Collected data entries
:::::
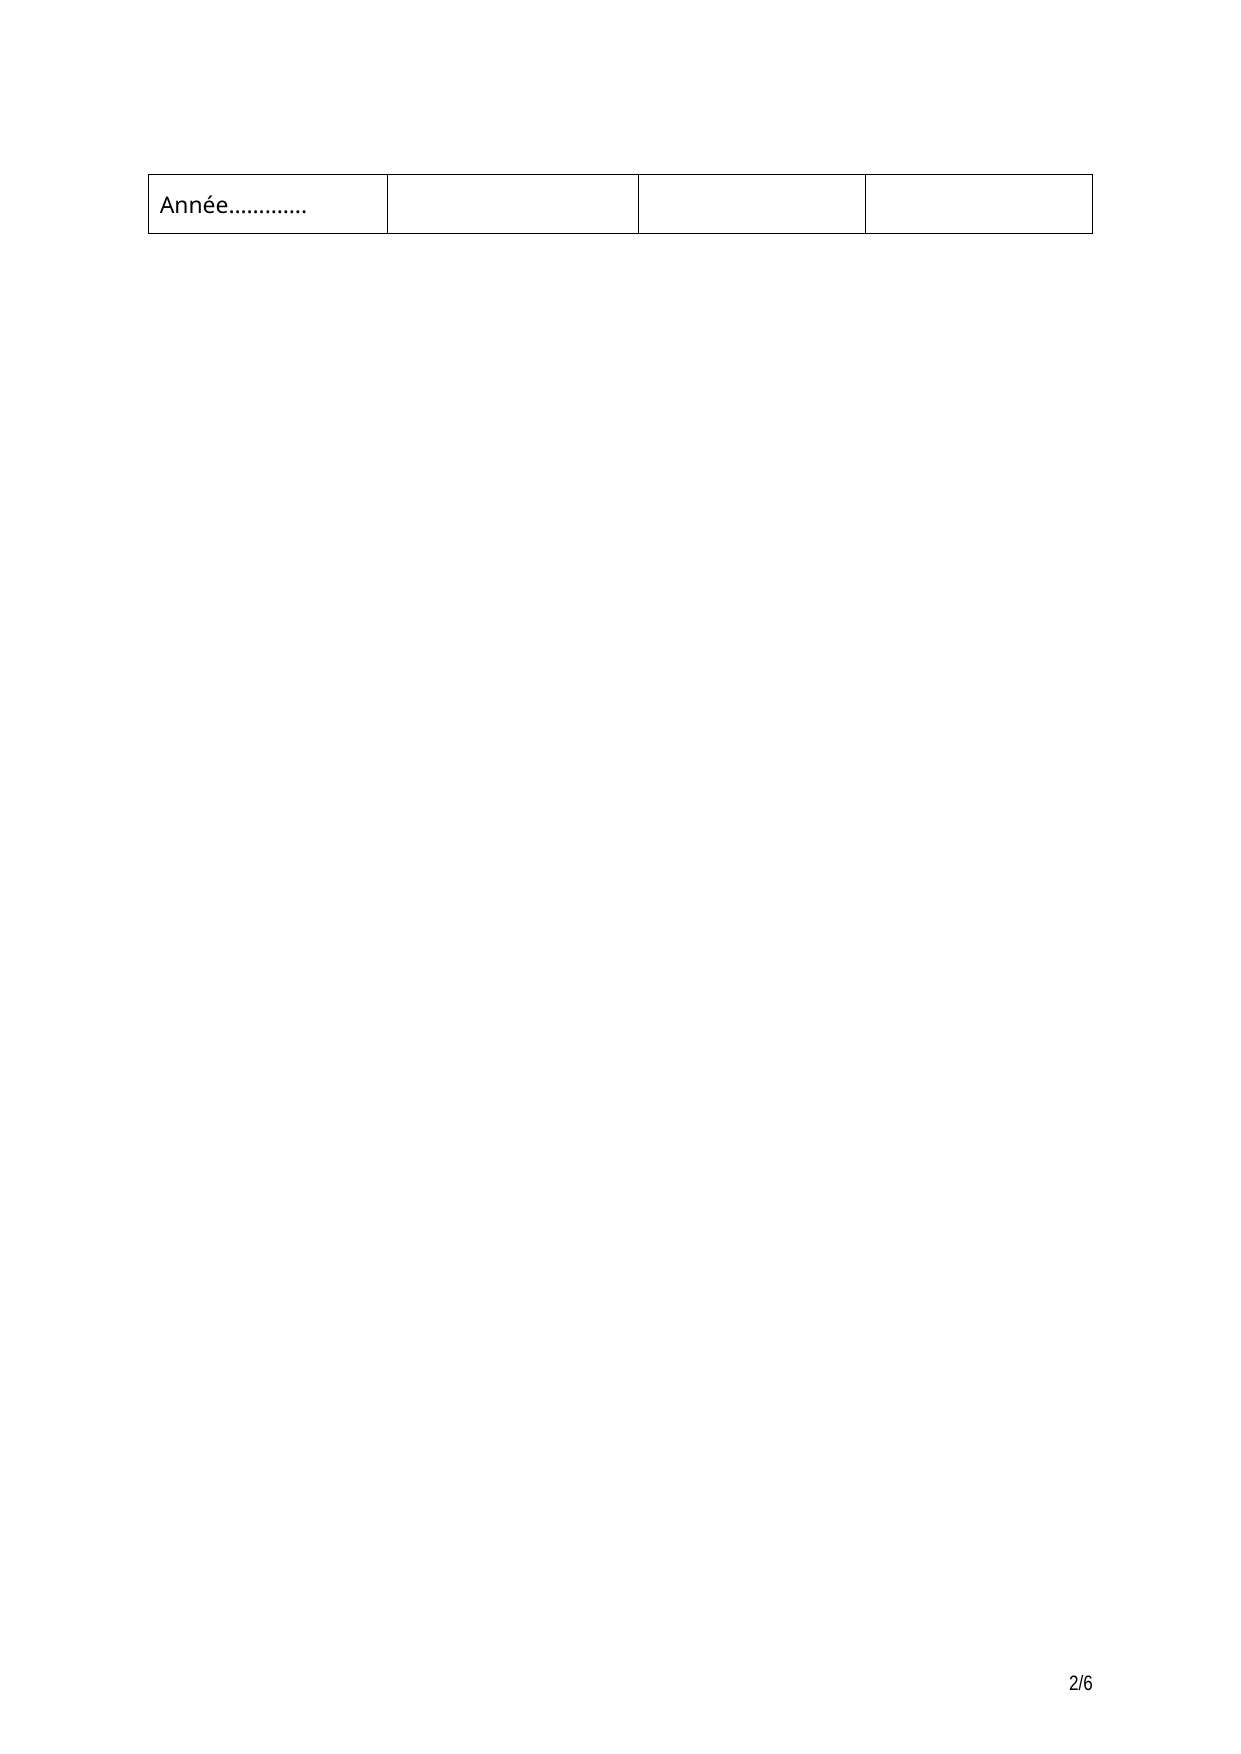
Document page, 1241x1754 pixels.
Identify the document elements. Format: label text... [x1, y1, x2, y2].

table_cell [866, 175, 1092, 233]
table_cell [639, 175, 865, 233]
table_cell Année…………. [149, 175, 387, 233]
table_cell [388, 175, 638, 233]
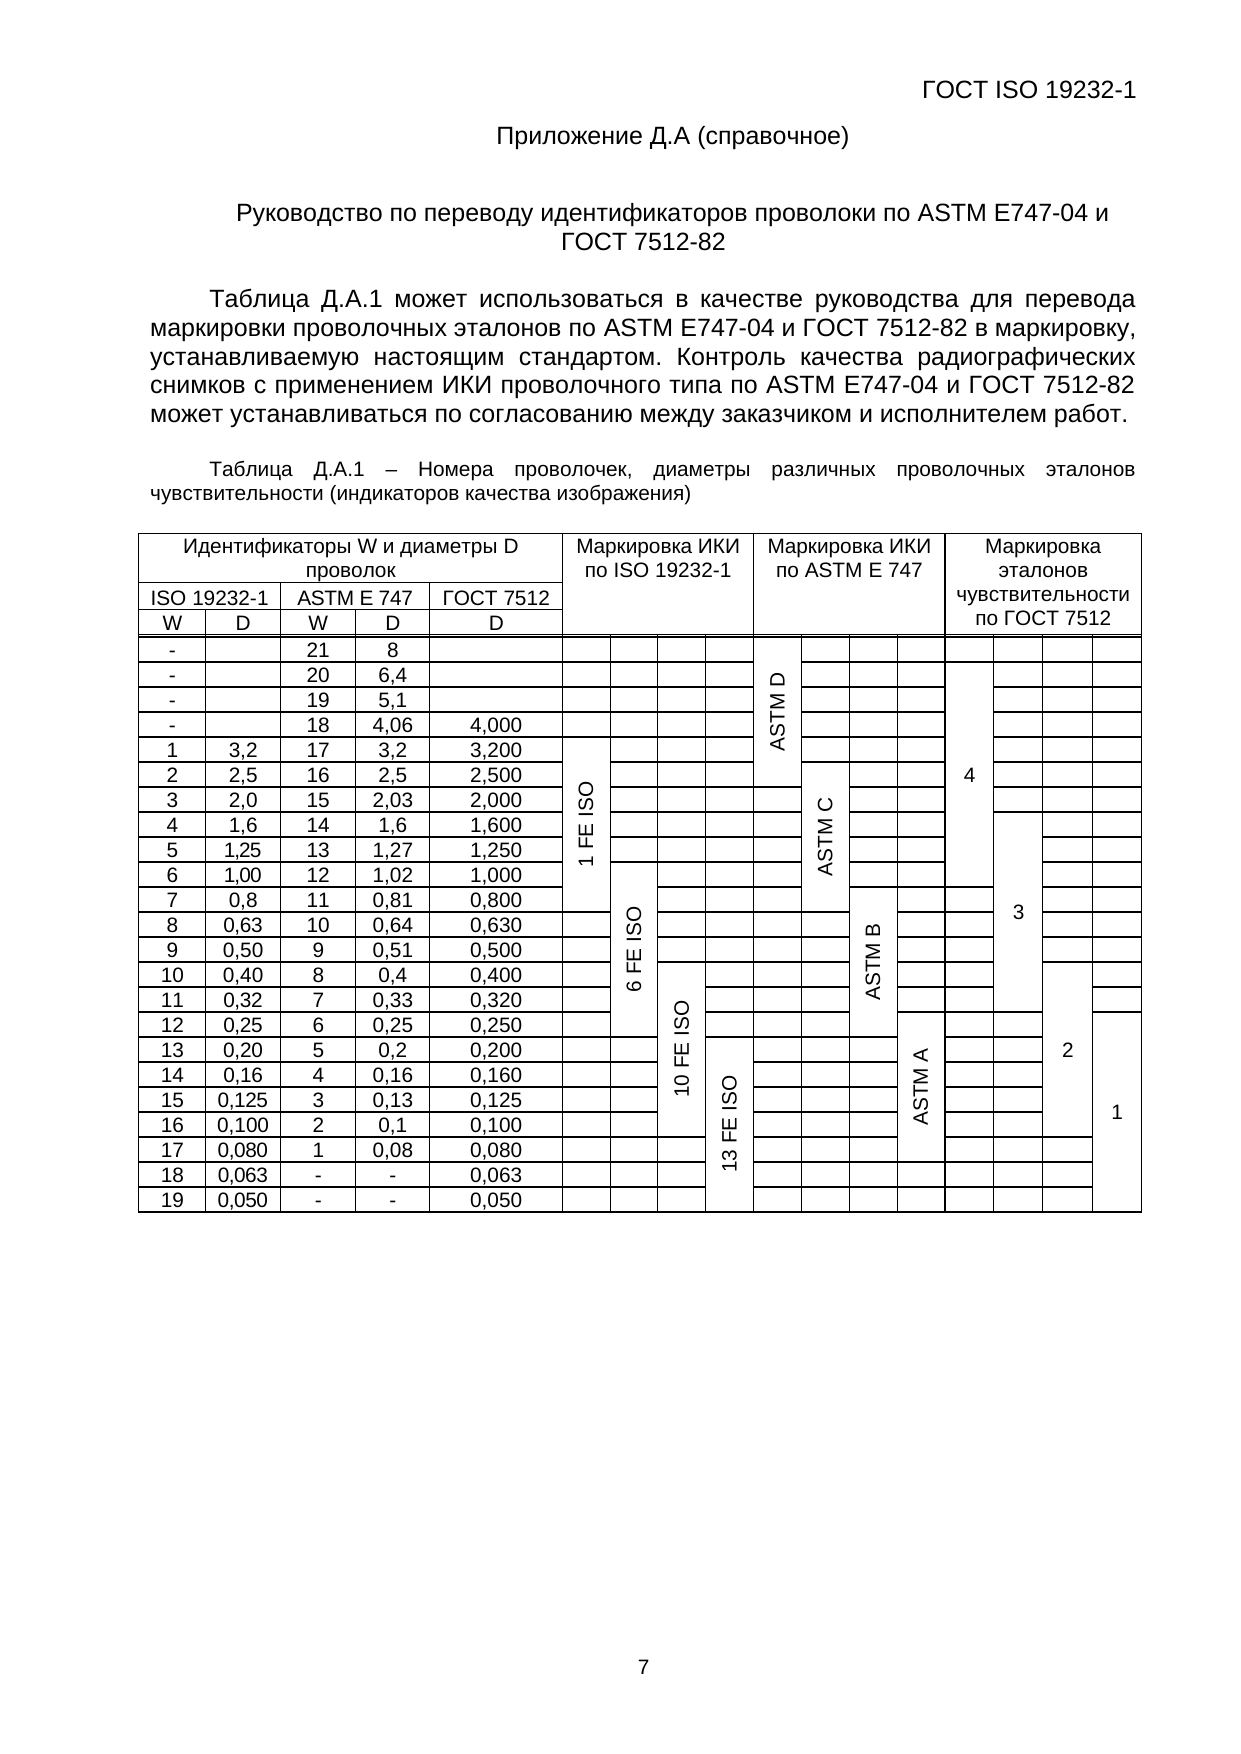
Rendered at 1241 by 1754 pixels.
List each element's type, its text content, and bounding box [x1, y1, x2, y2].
:::::
## Task brief
Each line above with the word "pixels" must be returned.

## Result
Document page, 1241x1754 pixels.
Rendered at 1241 by 1754 pixels.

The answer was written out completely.